PROBLEM STATEMENT:
Return every line of the material below without changing any character. Leave out the pictures.

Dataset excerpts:
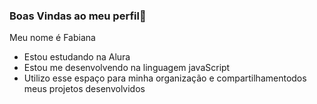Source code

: ### Boas Vindas ao meu perfil🍇

Meu nome é Fabiana 

- Estou estudando na Alura
- Estou me desenvolvendo na linguagem javaScript
- Utilizo  esse espaço para minha organização e  compartilhamentodos meus projetos desenvolvidos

YOUR SOLUTION:
Source code

: ### Boas Vindas ao meu perfil🍇

Meu nome é Fabiana 

- Estou estudando na Alura
- Estou me desenvolvendo na linguagem javaScript
- Utilizo  esse espaço para minha organização e  compartilhamentodos meus projetos desenvolvidos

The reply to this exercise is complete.